Cavaco Silva: “Crise na habitação resulta do falhanço da política do Governo”
O antigo Presidente da República deixou duras críticas ao Governo no encerramento da conferência “30 Anos PER: génese e impacto nos territórios”.
O Presidente da República entre 2006 e 2016, Cavaco Silva, deixou neste sábado duras críticas ao pacote Mais Habitação, que o executivo apresentou em Fevereiro, e disse que a crise habitacional que se vive no país "é o resultado do falhanço da política do Governo no domínio da habitação nos últimos sete anos, com custos sociais elevados para muitos milhares de famílias". Cavaco Silva foi o orador convidado responsável pela intervenção de encerramento da conferência “30 Anos PER: génese e impacto nos territórios”, organizada pela Câmara de Lisboa para assinalar os 30 anos do Programa Especial de Realojamento.
"Não faltaram planos apresentados à comunicação social e que ficaram no papel ou no powerpoint", assumiu o chefe de Estado, depois de lembrar que um dos sucessos do PER, lançado durante os seus anos de governação, foi ter passado do papel à prática. "O sucesso deveu-se à escolha das opções certas para que o PER passasse efectivamente à prática e a obra nascesse, para que não ficasse no papel, no powerpoint, como hoje se diz, e nas declarações dos governantes para a comunicação social."
Só uma nota positiva
Cavaco Silva deixou apenas uma nota positiva sobre o pacote Mais habitação: o fim dos "vistos gold". Além disso, não deixou pedra sobre pedra. Para lá das críticas concretas ao facto de o arrendamento coercivo pôr em causa o direito de propriedade privada ou do erro que representa a proposta de ressuscitar o congelamento ("de tão má memória") das rendas antigas, o antigo Presidente regista dois problemas essenciais do actual Governo e das suas políticas: a falta de credibilidade e a falta de confiança, depois de anos a prometer medidas que não se concretizaram ou a "mudar as regras a meio do jogo, de acordo com as suas conveniências".
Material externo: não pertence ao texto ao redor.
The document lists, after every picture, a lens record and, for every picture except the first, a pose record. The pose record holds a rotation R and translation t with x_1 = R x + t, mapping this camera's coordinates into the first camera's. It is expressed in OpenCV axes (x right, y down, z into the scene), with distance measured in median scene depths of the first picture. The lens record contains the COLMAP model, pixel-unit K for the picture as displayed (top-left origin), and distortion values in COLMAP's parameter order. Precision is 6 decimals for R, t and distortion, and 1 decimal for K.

"O mal está feito. O novo golpe no clima de confiança dos investidores está feito", concluiu. Antes, já havia dito que, "como o historial do Governo nos últimos sete anos não é positivo em matéria de cumprimento das promessas feitas, o novo programa de habitação sofre do problema de credibilidade próprio das políticas do actual executivo".
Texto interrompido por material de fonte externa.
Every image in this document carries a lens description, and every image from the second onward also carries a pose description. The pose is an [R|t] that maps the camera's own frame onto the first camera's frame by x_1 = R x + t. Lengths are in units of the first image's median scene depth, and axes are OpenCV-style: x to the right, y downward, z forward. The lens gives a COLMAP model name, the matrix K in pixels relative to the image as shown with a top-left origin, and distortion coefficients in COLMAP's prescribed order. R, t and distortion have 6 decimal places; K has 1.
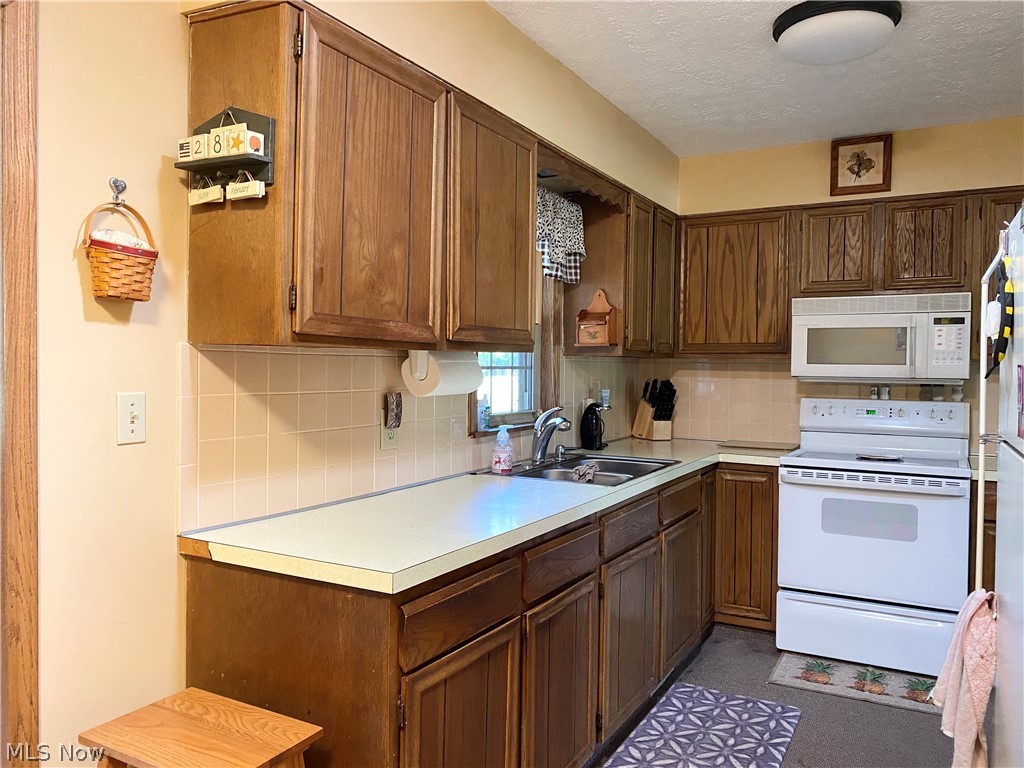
lens RADIAL K [[783.3, 0, 506.6], [0, 783.3, 383.3], [0, 0, 1]] dist [0.045534, -0.054485]
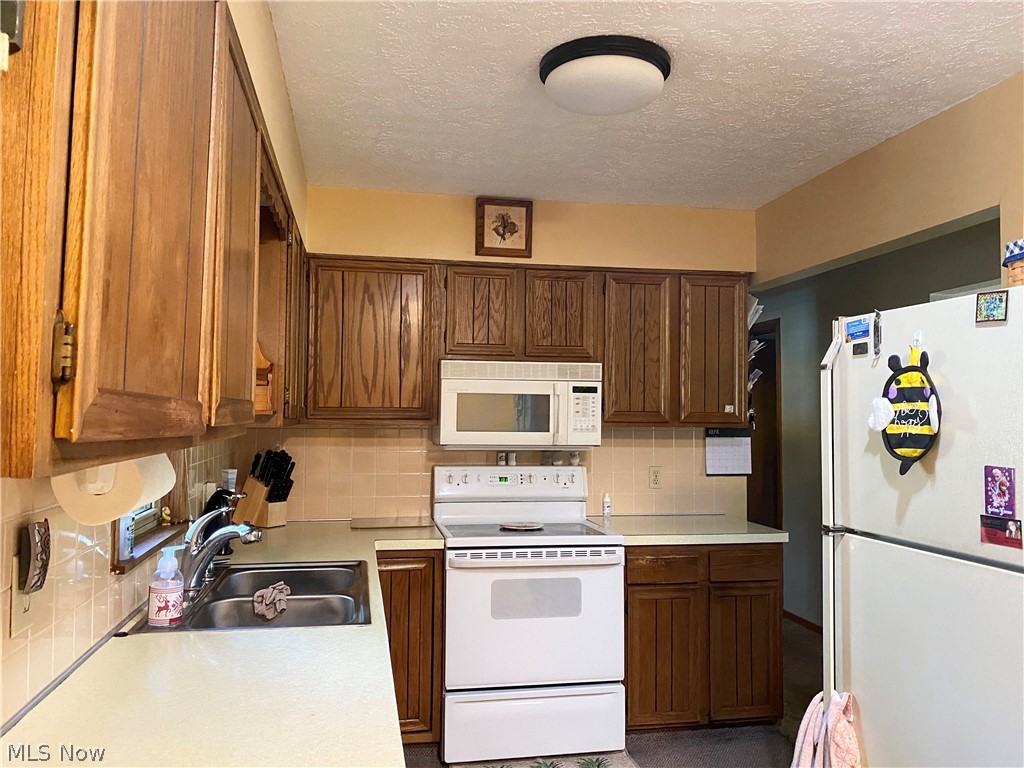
lens RADIAL K [[783.3, 0, 513.2], [0, 783.3, 380.1], [0, 0, 1]] dist [0.045534, -0.054485]
pose [[0.765368, 0.026809, 0.643035, -0.162124], [0.012924, 0.998290, -0.057002, -0.032327], [-0.643464, 0.051938, 0.763713, 0.259869]]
Apesar das críticas, Cavaco Silva fez questão de deixar três conselhos a António Costa e aos seus ministros: "Para que as iniciativas do Governo no domínio da habitação tenham algum efeito em tempo útil, eu aconselharia o seguinte, no quadro da discussão pública. Em primeiro lugar, aconselho que o Governo se encoste à credibilidade das câmaras municipais, colocando-as no centro da resolução da crise da habitação nos respectivos concelhos. Em segundo lugar, aconselho o Governo a que afaste a absurda ideia de fazer do Estado um agente imobiliário activo, substituindo os empresários e os proprietários das casas, e que perceba que os senhorios não são um instrumento de política social (os livros ensinam que os instrumentos fundamentais da política de redistribuição do rendimento são os impostos e as transferências públicas, e não as rendas dos senhorios). Em terceiro lugar, aconselho o Governo a que deixe de lado preconceitos ideológicos e perceba que não é possível aumentar significativamente a oferta de casas sem a participação activa dos investidores privados."
"Mesmo que o Governo acolha estas três sugestões, tenho muitas dúvidas de que o novo programa tenha sucesso", concluiu.
O PS reagiu entretanto pela voz de João Torres, secretário-geral adjunto. “Seria expectável por parte de um antigo chefe de Estado um espírito mais construtivo e menos destrutivo", disse à rádio Observador.
Trinta anos de PER
Ao lado de Carlos Moedas, na primeira fila do evento, Cavaco Silva assistiu a toda a conferência e ouviu o debate entre os autarcas de Oeiras (Isaltino Morais), Matosinhos (Luísa Salgueiro), Cascais (Carlos Carreiras), Loures (Ricardo Leão) e Porto (Filipe Araújo, vice-presidente de Rui Moreira).
O Programa Especial de Realojamento foi lançado em 1993, quando Cavaco Silva era primeiro-ministro, através do decreto-lei 163/93, o qual definia como objectivo “a erradicação definitiva das barracas existentes nos municípios das áreas metropolitanas de Lisboa e Porto, mediante o realojamento em habitações condignas das famílias que nelas residem”. A medida acabou por se estender a quase três dezenas de municípios, tendo beneficiado 48 mil agregado familiares, segundo recordou Cavaco Silva.
"Tratou-se de erradicar na Área Metropolitana de Lisboa 28.600 barracas e 13.400 na Área Metropolitana do Porto e de realojar 48.000 agregados familiares", disse.